### Sezione di testo
◇ ◇ ◇ ◇
Ufo, il punto di vista di Carl Jung

tratto da Il Fatto Quotidiano del 17 agosto 2015

di Vladimiro Bibolotti

Carl Gustav Jung, il celebre psicanalista svizzero allievo di Sigmund Freud, viene spesso citato a proposito del fenomeno degli UFO. Luminare della psichiatria, grande scienziato, i suoi studi sugli oggetti volanti non identificati vengono usati ancora oggi, per contestare tale realtà, citando il “Mito moderno” senza conoscere a fondo né la sua personale attività di ricerca in merito al problema dei “dischi volanti”, né padroneggiare il suo pensiero su tale argomento.

Molti conoscono l’interpretazione mitologica del fenomeno di quelli che allora venivano chiamati folkloristicamente “flying saucers”. Jung, all’inizio, era infatti interessato più che alla natura fisica reale o meno di questi oggetti, al mito che ne avrebbe fatto nascere, pubblicando non a caso il libro titolato “Un mito moderno. Le cose che si vedono in cielo”.

Carl Gustav Jung, più che speculare sulla presunta origine extraterrestre degli UFO, si domandava quale potesse essere il significato di questi fenomeni, reali o immaginari che siano,  in un momento come quello in cui l’umanità si sentiva minacciata come non mai nella sua storia e aveva bisogno perciò di un mito moderno. Erano infatti gli anni dello sviluppo delle armi atomiche, quando la propaganda maccartista americana e la corsa agli armamenti tra USA e URSS stavano creando un clima esplosivo nell’ambito delle relazioni internazionali. Non a caso scienziati come Einstein ed Oppenheimer, paladini dei movimenti della pace, denunciavano il pericolo di un conflitto nucleare che avrebbe portato all’annientamento dell’umanità. Da citare una curiosa lettera scritta dai due fisici al presidente Truman nel giugno del 1947, poco prima del primo avvistamento ufficiale di un “disco volante” fatto da Kennet Arnold, dove in questo documento scritto a monito del pericolo creato dagli esperimenti atomici, si citava la presenza di “unidentified space craft flying in our atmosphere”, termine mai usato prima e che poi sarebbe divenuto con le opportune semplificazioni quello ufficiale creato dal Capt. dell’USAF, Edward J. Ruppelt nel 1951: U.F.O. Unidentified Flying Object.
◇ ◇ ◇ ◇
### Materiale fornito
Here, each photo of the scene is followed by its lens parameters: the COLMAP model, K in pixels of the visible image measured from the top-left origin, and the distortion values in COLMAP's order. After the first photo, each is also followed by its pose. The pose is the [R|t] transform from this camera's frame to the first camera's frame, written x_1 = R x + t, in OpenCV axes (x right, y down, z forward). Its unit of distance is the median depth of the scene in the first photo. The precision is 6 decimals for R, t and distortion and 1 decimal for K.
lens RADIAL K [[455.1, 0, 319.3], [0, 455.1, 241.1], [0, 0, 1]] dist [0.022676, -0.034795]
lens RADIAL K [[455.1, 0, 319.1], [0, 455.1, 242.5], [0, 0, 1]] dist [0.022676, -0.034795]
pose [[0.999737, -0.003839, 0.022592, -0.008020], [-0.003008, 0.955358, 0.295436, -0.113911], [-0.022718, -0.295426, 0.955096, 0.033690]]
◇ ◇ ◇ ◇
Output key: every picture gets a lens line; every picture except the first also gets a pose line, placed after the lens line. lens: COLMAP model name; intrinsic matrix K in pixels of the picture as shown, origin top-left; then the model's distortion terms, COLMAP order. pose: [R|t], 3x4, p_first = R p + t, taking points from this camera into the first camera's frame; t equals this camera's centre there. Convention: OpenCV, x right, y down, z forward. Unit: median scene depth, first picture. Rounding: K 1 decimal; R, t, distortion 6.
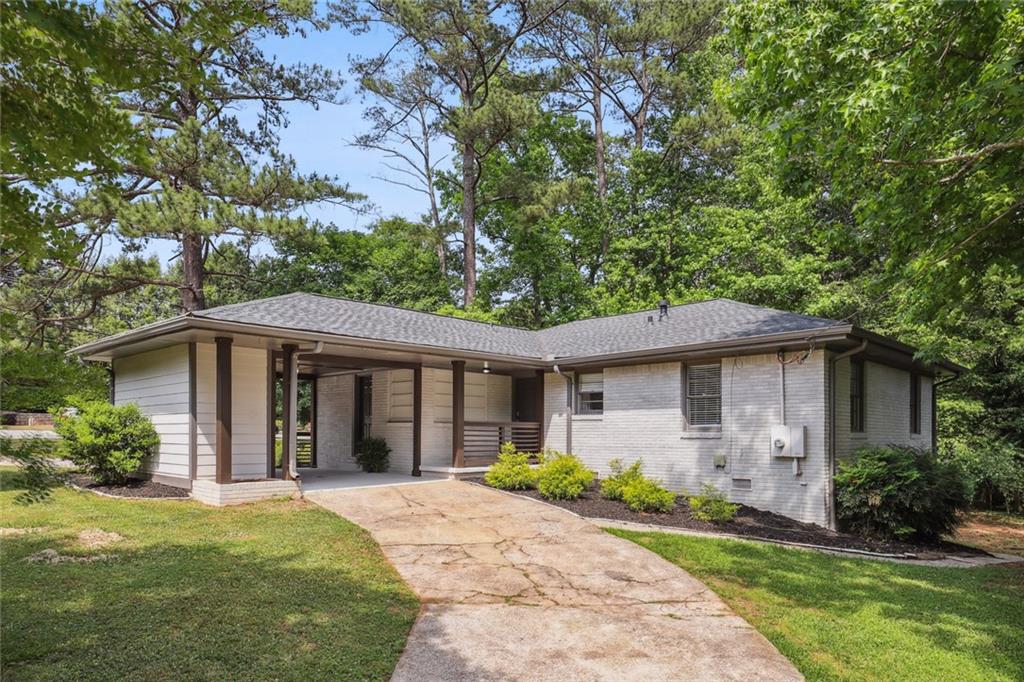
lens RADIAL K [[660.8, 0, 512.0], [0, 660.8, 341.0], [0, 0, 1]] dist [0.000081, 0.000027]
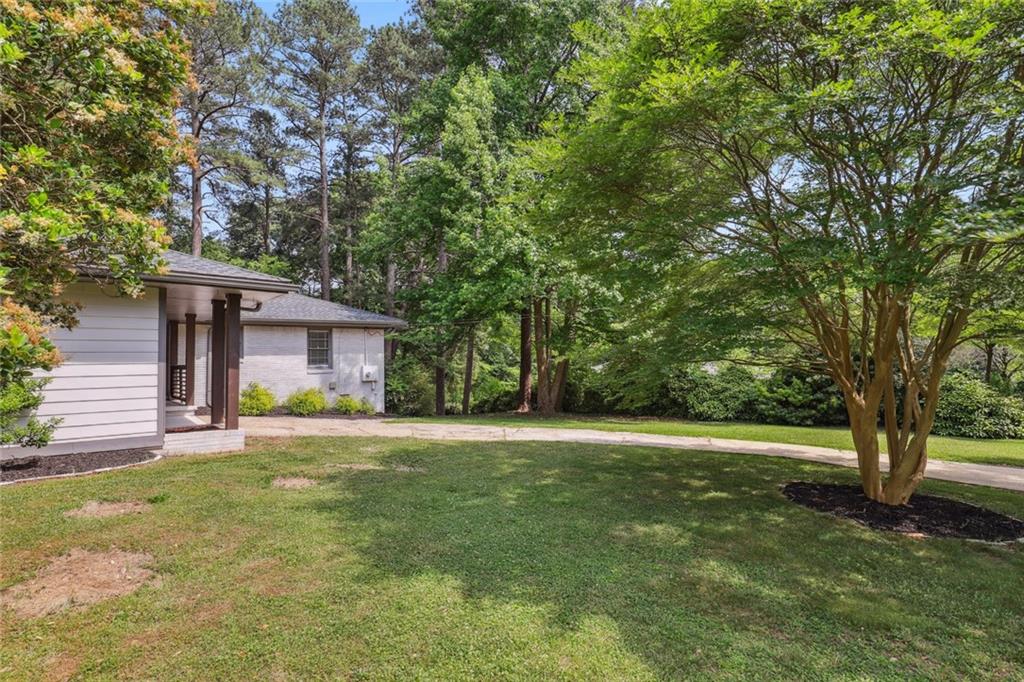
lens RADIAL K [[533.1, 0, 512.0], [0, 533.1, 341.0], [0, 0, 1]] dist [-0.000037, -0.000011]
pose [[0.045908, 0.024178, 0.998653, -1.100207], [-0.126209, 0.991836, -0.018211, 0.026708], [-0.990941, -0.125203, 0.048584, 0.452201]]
◇ ◇ ◇ ◇
### Domande sul materiale
1. Rispondi alle seguenti domande sul testo su Jung e gli UFO, una per riga:
(a) Di quale nazionalità era Carl Gustav Jung?
(b) In quale mese e anno Einstein e Oppenheimer scrissero la lettera al presidente Truman?
(c) Chi creò il termine ufficiale U.F.O., e in quale anno?
2. Elenca tutte le persone nominate nel testo su Jung e gli UFO.
3. Estrai dal testo su Jung e gli UFO il tratto che va da "Carl Gustav Jung, il" fino a "su tale argomento.".

### Soluzioni
1.
(a) Svizzera.
(b) Nel giugno del 1947.
(c) Il capitano dell'USAF Edward J. Ruppelt, nel 1951.

2. Vladimiro Bibolotti, Carl Gustav Jung, Sigmund Freud, Einstein, Oppenheimer, il presidente Truman, Kennet Arnold, Edward J. Ruppelt.

3.
Carl Gustav Jung, il celebre psicanalista svizzero allievo di Sigmund Freud, viene spesso citato a proposito del fenomeno degli UFO. Luminare della psichiatria, grande scienziato, i suoi studi sugli oggetti volanti non identificati vengono usati ancora oggi, per contestare tale realtà, citando il “Mito moderno” senza conoscere a fondo né la sua personale attività di ricerca in merito al problema dei “dischi volanti”, né padroneggiare il suo pensiero su tale argomento.